General tail recursion cannot be `essential' because there are no interesting programs that require a general tail-recursive implementation.

It seems unlikely that this is an a priori truth. Even the fact that there exists a class of programs that require general tail-recursion is interesting in itself. There is a slightly weaker argument that gets around this objection without much difficulty:

There are no interesting programs that require a general tail-recursive implementation because there are equivalent programs that do not require a general tail-recursive implementation.

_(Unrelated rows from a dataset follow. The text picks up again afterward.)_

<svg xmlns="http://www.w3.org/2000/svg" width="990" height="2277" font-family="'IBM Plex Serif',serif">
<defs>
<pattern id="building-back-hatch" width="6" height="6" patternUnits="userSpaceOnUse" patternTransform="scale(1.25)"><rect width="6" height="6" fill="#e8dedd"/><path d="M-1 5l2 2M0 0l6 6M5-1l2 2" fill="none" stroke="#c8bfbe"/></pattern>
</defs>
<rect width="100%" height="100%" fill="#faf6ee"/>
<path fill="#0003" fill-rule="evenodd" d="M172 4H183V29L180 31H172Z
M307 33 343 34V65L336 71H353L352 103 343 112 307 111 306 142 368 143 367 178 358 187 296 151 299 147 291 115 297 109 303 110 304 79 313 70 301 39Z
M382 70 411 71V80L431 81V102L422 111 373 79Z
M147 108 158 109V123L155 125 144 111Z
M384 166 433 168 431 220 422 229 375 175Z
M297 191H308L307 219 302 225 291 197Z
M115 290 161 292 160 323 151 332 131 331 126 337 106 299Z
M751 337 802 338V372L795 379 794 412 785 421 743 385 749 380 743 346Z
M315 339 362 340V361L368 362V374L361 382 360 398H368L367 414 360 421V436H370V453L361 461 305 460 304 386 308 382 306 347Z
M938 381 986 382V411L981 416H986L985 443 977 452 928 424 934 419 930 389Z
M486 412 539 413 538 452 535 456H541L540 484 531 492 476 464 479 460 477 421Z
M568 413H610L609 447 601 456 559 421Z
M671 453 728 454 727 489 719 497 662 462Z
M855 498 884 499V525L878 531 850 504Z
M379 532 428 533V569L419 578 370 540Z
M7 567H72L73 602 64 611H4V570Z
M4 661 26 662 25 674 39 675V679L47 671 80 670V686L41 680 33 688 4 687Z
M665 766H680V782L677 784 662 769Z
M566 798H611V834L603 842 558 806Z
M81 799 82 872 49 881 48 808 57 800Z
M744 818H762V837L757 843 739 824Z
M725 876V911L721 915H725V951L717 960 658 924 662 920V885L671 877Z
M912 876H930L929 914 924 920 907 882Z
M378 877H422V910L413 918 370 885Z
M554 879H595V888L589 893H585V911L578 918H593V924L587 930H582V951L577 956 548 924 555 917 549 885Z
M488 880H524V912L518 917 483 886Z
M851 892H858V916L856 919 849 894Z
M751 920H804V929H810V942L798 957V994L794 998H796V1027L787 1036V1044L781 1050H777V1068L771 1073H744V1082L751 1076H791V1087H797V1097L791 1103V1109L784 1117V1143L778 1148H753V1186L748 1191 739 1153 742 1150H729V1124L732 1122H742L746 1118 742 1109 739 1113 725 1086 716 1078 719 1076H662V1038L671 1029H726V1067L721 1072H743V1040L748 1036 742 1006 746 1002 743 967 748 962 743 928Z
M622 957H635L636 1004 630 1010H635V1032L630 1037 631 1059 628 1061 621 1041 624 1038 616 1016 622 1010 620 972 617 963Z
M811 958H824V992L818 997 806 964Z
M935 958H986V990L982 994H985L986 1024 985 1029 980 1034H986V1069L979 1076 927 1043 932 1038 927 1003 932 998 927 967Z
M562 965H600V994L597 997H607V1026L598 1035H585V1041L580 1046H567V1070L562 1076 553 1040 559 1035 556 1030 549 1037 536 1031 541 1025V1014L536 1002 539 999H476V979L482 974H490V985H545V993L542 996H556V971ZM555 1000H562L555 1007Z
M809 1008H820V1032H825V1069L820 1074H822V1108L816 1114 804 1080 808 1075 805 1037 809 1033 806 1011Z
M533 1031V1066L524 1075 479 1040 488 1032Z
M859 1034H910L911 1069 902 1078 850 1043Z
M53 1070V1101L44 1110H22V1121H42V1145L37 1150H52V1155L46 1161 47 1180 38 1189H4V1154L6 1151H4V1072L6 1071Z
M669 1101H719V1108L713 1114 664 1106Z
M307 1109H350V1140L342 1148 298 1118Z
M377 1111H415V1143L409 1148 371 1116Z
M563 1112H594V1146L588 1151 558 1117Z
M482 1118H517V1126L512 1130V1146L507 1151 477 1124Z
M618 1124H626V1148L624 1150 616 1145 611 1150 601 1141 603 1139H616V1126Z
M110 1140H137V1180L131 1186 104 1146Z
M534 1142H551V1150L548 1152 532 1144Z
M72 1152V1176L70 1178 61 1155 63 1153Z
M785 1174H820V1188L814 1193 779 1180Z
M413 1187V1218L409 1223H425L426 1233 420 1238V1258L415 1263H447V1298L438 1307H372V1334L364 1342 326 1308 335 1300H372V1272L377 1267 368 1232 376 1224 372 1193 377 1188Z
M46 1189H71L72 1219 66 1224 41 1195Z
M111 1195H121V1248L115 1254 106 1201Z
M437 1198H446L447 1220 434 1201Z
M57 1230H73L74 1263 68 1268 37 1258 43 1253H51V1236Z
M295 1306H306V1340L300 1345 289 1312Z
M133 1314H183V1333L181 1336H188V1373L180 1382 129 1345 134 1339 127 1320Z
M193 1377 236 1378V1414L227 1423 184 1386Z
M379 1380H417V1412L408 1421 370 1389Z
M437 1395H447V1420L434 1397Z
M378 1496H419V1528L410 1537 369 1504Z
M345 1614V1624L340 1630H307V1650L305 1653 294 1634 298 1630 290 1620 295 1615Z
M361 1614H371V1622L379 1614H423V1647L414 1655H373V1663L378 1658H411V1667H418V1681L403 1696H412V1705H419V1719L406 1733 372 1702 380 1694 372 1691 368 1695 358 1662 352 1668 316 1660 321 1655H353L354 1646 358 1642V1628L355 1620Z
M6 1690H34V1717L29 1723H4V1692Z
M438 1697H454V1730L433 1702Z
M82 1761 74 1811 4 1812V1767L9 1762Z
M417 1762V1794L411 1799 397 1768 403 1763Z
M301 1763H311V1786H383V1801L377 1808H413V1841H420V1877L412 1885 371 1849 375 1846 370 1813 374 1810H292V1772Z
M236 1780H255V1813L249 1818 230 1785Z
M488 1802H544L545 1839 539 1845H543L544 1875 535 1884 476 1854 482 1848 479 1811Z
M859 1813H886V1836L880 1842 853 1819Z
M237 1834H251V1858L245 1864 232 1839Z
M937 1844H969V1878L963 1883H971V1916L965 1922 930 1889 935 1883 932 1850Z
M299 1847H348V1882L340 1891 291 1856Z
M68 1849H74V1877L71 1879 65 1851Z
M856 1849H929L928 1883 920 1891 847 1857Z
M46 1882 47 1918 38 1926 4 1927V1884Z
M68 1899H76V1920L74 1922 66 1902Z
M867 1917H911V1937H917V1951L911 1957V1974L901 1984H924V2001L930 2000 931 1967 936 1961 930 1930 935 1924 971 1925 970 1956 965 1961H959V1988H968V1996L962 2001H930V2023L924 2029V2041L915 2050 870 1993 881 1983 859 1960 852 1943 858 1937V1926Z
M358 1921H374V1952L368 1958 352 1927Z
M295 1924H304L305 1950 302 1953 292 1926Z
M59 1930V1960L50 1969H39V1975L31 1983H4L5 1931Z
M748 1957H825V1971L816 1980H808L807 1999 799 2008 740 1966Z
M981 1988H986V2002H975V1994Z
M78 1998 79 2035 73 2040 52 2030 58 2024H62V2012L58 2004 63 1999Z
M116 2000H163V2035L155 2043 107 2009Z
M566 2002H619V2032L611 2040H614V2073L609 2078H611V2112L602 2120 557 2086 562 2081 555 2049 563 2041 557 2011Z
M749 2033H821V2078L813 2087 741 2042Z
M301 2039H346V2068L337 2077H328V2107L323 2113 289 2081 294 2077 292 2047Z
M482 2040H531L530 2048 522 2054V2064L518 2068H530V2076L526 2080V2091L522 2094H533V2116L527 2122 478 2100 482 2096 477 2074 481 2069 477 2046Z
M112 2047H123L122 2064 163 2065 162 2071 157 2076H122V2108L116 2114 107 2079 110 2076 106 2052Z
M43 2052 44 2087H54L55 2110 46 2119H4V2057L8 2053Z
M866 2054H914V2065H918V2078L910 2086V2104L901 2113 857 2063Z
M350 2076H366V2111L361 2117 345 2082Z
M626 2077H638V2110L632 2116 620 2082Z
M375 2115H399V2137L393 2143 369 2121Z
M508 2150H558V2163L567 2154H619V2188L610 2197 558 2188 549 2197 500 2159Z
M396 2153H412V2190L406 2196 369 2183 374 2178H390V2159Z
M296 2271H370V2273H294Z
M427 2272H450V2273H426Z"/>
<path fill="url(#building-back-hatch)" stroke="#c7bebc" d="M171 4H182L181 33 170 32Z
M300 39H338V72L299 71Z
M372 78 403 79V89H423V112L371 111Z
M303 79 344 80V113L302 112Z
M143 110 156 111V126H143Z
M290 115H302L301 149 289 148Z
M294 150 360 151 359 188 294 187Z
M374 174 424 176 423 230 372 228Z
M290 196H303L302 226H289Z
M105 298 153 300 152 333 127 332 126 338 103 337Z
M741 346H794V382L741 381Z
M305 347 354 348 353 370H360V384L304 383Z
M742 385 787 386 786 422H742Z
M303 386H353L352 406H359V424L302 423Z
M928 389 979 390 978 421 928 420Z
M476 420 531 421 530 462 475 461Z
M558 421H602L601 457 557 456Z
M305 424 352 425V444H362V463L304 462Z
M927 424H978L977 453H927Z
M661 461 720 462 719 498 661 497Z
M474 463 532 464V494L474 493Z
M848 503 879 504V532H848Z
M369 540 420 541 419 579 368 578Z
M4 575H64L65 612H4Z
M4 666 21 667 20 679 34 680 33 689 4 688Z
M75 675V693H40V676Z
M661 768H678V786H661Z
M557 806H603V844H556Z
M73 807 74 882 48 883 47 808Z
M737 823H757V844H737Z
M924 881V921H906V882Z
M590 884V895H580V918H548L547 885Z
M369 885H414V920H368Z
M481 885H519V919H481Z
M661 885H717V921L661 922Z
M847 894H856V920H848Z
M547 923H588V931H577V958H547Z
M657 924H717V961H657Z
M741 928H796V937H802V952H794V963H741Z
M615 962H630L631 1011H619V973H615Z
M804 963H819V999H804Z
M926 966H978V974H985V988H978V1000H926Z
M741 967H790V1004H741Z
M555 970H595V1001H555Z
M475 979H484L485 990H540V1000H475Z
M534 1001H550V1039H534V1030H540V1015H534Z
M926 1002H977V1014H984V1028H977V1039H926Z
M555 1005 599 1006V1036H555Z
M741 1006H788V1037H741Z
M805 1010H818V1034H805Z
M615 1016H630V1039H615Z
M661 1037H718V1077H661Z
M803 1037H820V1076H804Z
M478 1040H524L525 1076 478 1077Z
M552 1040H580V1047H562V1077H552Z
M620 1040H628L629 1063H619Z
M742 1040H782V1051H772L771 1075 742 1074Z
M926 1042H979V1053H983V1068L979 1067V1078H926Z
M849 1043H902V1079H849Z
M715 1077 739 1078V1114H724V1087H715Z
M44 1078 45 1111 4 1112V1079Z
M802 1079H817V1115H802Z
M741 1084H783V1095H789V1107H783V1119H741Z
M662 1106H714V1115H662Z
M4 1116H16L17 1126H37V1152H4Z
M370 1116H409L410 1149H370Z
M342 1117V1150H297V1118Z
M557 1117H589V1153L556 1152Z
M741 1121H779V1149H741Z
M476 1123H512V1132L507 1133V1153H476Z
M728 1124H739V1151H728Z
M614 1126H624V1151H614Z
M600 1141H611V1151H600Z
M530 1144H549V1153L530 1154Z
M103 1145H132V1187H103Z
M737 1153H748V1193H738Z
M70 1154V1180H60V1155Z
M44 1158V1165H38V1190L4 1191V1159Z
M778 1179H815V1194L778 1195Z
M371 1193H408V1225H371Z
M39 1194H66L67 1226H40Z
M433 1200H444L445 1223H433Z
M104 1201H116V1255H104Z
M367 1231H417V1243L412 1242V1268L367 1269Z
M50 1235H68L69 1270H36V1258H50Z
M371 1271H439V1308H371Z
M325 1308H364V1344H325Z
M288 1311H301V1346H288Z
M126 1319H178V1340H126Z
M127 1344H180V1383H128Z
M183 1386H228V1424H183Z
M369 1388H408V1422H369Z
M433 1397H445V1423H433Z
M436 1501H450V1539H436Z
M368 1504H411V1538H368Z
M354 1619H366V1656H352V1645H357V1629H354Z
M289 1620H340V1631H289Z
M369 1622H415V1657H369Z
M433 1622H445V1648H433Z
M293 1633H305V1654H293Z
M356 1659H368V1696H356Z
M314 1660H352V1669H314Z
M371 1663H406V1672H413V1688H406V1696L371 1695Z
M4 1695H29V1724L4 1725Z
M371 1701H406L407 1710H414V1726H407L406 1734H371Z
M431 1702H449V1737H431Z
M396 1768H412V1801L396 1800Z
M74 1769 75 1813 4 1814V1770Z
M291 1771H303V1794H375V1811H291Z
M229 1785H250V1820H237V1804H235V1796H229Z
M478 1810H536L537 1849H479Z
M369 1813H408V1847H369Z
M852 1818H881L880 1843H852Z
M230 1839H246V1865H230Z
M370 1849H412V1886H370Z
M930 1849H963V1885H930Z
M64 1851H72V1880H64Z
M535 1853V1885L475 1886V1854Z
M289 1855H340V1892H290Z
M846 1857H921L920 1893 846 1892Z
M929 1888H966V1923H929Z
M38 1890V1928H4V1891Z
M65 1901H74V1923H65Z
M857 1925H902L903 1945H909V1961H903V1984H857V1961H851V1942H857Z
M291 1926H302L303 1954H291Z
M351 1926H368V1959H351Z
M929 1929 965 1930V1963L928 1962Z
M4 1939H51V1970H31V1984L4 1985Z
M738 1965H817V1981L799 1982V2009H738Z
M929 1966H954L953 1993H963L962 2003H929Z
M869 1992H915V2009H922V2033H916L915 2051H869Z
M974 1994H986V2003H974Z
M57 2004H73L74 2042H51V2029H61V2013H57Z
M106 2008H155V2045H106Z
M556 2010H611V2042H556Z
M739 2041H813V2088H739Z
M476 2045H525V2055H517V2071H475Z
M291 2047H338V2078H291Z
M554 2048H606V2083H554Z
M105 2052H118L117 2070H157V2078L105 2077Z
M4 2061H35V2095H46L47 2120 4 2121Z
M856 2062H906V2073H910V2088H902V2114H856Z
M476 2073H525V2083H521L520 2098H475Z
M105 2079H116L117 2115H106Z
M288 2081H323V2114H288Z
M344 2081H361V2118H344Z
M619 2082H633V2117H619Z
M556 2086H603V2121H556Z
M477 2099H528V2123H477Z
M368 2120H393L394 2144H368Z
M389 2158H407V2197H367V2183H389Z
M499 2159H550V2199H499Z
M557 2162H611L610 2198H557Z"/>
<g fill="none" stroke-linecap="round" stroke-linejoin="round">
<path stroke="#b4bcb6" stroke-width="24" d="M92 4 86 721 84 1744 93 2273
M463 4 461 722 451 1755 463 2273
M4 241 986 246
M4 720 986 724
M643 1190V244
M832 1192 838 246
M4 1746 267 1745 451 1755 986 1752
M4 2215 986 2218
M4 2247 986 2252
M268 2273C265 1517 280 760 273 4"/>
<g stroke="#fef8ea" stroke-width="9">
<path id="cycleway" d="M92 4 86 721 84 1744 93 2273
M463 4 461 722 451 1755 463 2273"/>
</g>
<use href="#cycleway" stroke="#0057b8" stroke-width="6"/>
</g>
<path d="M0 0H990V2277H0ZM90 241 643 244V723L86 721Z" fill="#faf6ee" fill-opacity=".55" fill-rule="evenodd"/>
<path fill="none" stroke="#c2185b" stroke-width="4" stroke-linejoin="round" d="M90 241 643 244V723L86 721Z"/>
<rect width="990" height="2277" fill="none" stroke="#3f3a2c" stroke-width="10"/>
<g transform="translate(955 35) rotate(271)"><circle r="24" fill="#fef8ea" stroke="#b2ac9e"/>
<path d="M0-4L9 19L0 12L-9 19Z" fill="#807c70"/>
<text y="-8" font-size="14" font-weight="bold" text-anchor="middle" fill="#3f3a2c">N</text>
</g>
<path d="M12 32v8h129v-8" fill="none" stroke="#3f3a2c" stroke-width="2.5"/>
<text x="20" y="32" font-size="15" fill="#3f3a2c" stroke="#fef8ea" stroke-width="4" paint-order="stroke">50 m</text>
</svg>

This is also true, but the argument has been critically weakened. The equivalent programs are not, in general, `macro expressible' in the original language. You can turn the self tail-recursion into a loop fairly easily but you cannot make a loop out of mutually tail-recursive procedures without whole-program analysis (that is, an analysis at the level above the scoping of the mutually recursive procedures).

So why doesn't anyone complain about this? Most programming languages require you to write loops using special primitive looping constructs. These languages encourage the programmer to indentify and separate out the iterative and recursive forms. The programmer is trained from very early on to perform the larger analysis needed to identify iterative control flow and rewrite it as a looping construct. It isn't all that difficult, you have to do it anyway, so what's there to complain about?

Continuation passing style.

Continuation passing style is an example of a programming paradigm that can be very difficult to convert into a looping construct. Every CPS function performs a tail-recursive call to another CPS function, and rather than keep nested state on the stack, the state is kept in nested closures. If every function takes exactly one continuation argument, then it isn't too hard to `unravel' the CPS code into an equivalent `direct style' program, but the more complicated CPS code that takes more than one continuation cannot be easily converted to direct style.

There are few loops in continuation passing style. Control is transferred from function to function in a uniform manner and the difference between `iteration' and `recursion' is seen only as a difference in the space complexity of the continuation arguments. The interpreter or compiler must be sure to avoid inessential allocation when transferring control or an otherwise iterative construct would consume an arbitrary amount of memory (or stack).

If you agree with my claim that languages that support continuation-passing-style are more expressive than ones that do not, and that general tail recursion is a necessary prerequisite for continuation-passing-style, then you ought to agree that languages that have general tail recursion are more expressive than ones that do not.

Some more about general tail recursion later.

Friday, February 22, 2008

Claim 1: A language that supports the ability to program in continuation-passing-style is significantly more expressive than one that does not.

By `expressive' I mean something like Matthias Felleisen's `macro expressibility' — rewriting the entire program doesn't count.

This claim is pretty self-evident except for the word `significantly'. You might argue that continuation-passing-style is an unimportant triviality.

I'll argue that Steele's Lambda papers clearly show that continuation-passing-style can be used to express arbitrary control structure within the language. You don't need to modify the interpreter or compiler.

I need to define what I mean by `supports the ability'. The first thing you need is the ability to `pass a continuation' to a program and possibly invoke it. To do this, you need some mechanism for binding code to a context and using the result as an argument. Lisp does this trivially with anonymous lambda expressions. C# can use anonymous delegates. The anonymity saves you from having to think up a name that won't ever be used, and the lexical nesting of these constructs saves you from having to figure out the necessary context, but you can achieve the same effect (albeit with some extra work) with the popular class/interface constructs you might find in Java.

There are some other things you need to truly `support the ability', but I'll save them for another post.